The keynote conference speeches of Chancellor Rishi Sunak and Prime Minister Boris Johnson embodied these seeming contradictions. Sunak’s brief oration was largely a defence of how big government could be good government. While it did feature the usual praise of free enterprise, he spent much longer setting out how the government had intervened powerfully to deal with the economic impact of Covid-19. He pledged he would ‘balance the books’ but did not say how or when. The Prime Minister, meanwhile, kept his eyes trained on the sunlit uplands, setting out a vision of the UK in 2030 full of electric vehicle (EV) digital taxis and home-owning millennials, rich in skills and revelling in a start-up, can-do society.
Of course, the unprecedented (for peacetime) state intervention in the economy is a product of the pandemic. But even before the pandemic struck, this was an atypical Conservative administration, focused at least as much on spending more – on infrastructure and public services – as on tax cuts. Notwithstanding the existence of a vocal strand of conservative opinion which argues for a ‘tax cuts = growth = tax revenue’ approach to deficit reduction, observers are pretty much unanimous in their expectation that tax rises will bear the lion’s share of the strain of balancing the books.
Where will those tax rises fall? Last year’s Conservative manifesto contained a ‘guarantee’ not to raise the rate of income tax, VAT or National Insurance. This ‘tax triple lock’ will probably survive, but if it is to be unpicked the likeliest breach is on NI rates for the self-employed. This was trailed by Sunak when he announced the Self-Employment Income Support Scheme in March, telling MPs: ‘It is now much harder to justify the inconsistent contributions between people of different employment statuses.’

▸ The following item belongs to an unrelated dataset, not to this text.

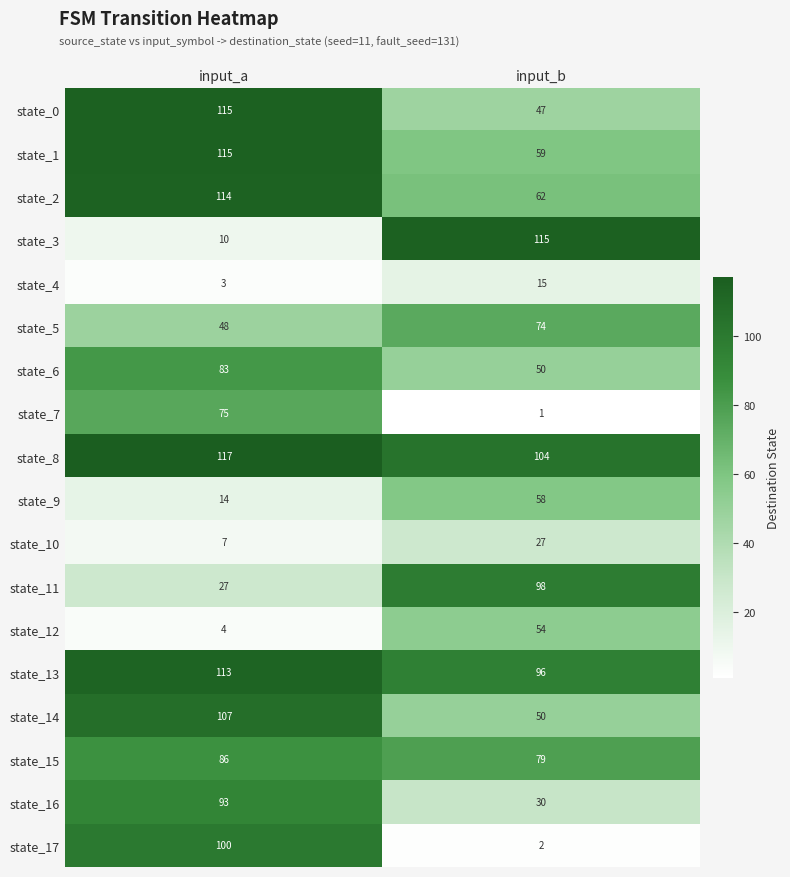

The state_8 series shows 202 at input_a. True or false?

False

A leaked Treasury paper reported in the media in August contained a series of options drawn up by Treasury officials for a possible autumn Budget. These included an online sales tax, scrapping higher rate tax relief on pension contributions, increasing corporation tax, aligning capital gains tax with income tax and ‘simplifying’ the inheritance tax system.
Of course, it is one thing for officials to work up an option and quite another for ministers to adopt it. However, it is noteworthy that while the leaked options were dismissed as ‘nonsense speculation’ by the Treasury (a classic example of a ‘non-denial denial’), The Times reported during the conference that, while Rishi Sunak ‘supported maintaining the tax triple lock... he is not ruling out other tax rises, such as increases in capital gains tax, corporation tax or cuts to pensions tax relief for higher earners’.

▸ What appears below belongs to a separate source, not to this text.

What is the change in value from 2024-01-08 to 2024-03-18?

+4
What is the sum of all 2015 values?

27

The online sales tax is one of the proposals put forward in the government’s ongoing ‘fundamental review’ of business rates. Also being floated as part of the review is replacing business rates with a capital values tax on the combined capital value of non-domestic land and property. The possibility of a UK carbon tax was also discussed at a number of conference meetings, mostly positively (though most advocates wanted other taxes scrapped or cut with the proceeds). According to a Times article, the government is looking seriously at it and the proposal has the backing of the Treasury. A decision is expected in December.
So, in conclusion, this was a party conference season like no other. Not just in the cloud, but in the fog of a future fiscal environment where even the near future is more or less unforeseeable. Economics as normal is on hold, but when it re-emerges there will be an awful lot of heavy lifting for the tax system to do.